> [Extract provided]:
Generative AI banking: a risk nobody knows how to measure

Generative AI banking governance: shadow AI paradox, DORA ISO 27005 NIST framework gaps, and three ways to govern LLM risks in banking

Picture the scene: your bank has just deployed a generative AI banking tool internally. Dedicated instance, controlled hosting, no memory between sessions. Compliant, secure, and frankly less capable than what they use at home in the evening. The next day, they are processing committee meeting notes on a public tool, from their personal phone, because it is faster. Nobody banned anything. Nobody approved anything either.

This scenario may not be your reality yet. It will be.

That is the real issue with generative AI in banking information systems today. Not the algorithms, not the performance benchmarks, not even the incoming regulation. It is the capillarity. And more precisely, a paradox that few organisations anticipated: compliance efforts sometimes produce exactly the behaviour they were designed to prevent. By offering a controlled but functionally stripped-down environment, organisations push employees toward shadow AI, where tools are more powerful, less constrained, and entirely outside the governance perimeter.

How banking has always struggled to govern new technology

Every major technology wave in banking cybersecurity has followed the same pattern. Mainframes first, then networks, then the web, then the cloud. Each time, the same sequence: usage emerges in business or IT teams, gains momentum before risk and security functions have built their doctrine, and governance catches the moving train, sometimes years late.

This is not a criticism. It is a structural reality. Organisations cannot finely anticipate the risks of technologies they do not yet fully understand. And business teams do not wait for a framework to be published before finding more efficient ways to work.

The difference this time is speed and opacity. A cloud deployment in a large bank took years. A tool built on a large language model can be integrated into a workflow in days, by any team with access to an API.

> [Data shown]:
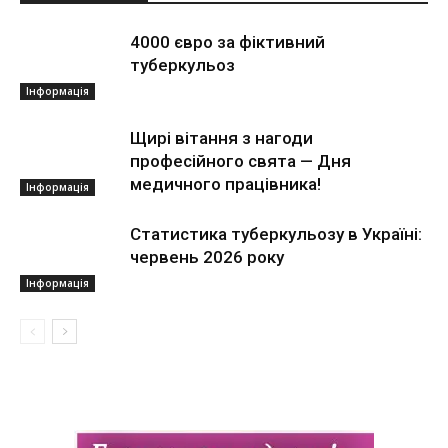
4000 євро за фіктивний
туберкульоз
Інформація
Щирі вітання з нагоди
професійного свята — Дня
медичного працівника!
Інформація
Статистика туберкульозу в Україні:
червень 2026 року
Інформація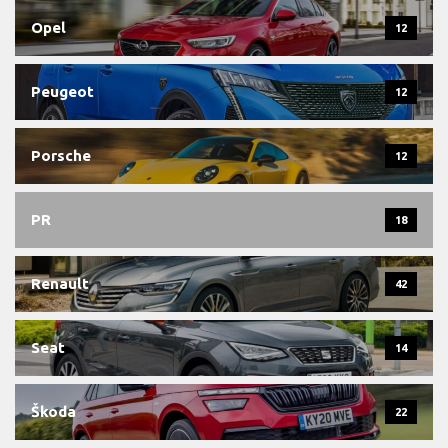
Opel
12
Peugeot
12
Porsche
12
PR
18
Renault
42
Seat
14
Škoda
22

==

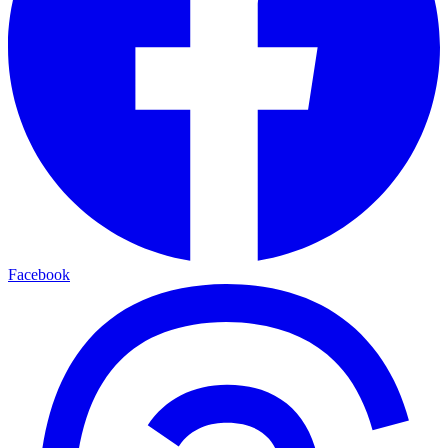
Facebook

* * *

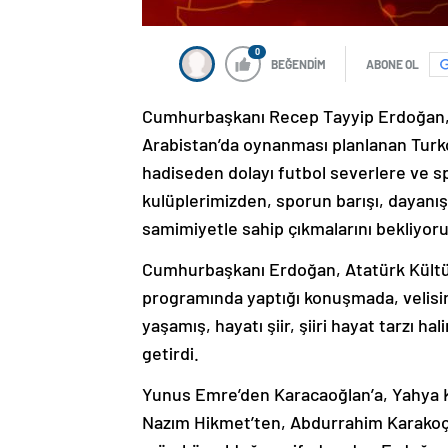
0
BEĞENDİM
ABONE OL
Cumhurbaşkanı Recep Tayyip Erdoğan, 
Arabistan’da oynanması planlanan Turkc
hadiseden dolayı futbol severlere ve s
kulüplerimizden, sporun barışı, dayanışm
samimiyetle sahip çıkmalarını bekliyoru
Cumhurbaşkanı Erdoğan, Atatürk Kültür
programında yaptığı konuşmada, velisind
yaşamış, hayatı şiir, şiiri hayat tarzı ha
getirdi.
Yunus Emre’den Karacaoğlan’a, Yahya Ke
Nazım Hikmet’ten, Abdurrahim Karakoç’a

> [Required actions]:
a – Reproduce from the piece on generative AI in banking, starting at "How banking has" and ending at "ways to work.".
b – Using the piece on generative AI in banking, mark each statement yes or no, and support each verdict with the deciding words quoted from it. (i) The internally deployed tool keeps no memory between sessions. (ii) A cloud deployment in a large bank took days. (iii) Someone banned the use of public tools.
c – List every technology wave that the piece on generative AI in banking names as having followed the same pattern.

> [Results]:
a –
How banking has always struggled to govern new technology

Every major technology wave in banking cybersecurity has followed the same pattern. Mainframes first, then networks, then the web, then the cloud. Each time, the same sequence: usage emerges in business or IT teams, gains momentum before risk and security functions have built their doctrine, and governance catches the moving train, sometimes years late.

This is not a criticism. It is a structural reality. Organisations cannot finely anticipate the risks of technologies they do not yet fully understand. And business teams do not wait for a framework to be published before finding more efficient ways to work.

b –
(i) Yes: "no memory between sessions."
(ii) No: "A cloud deployment in a large bank took years."
(iii) No: "Nobody banned anything."

c – Mainframes, networks, the web, the cloud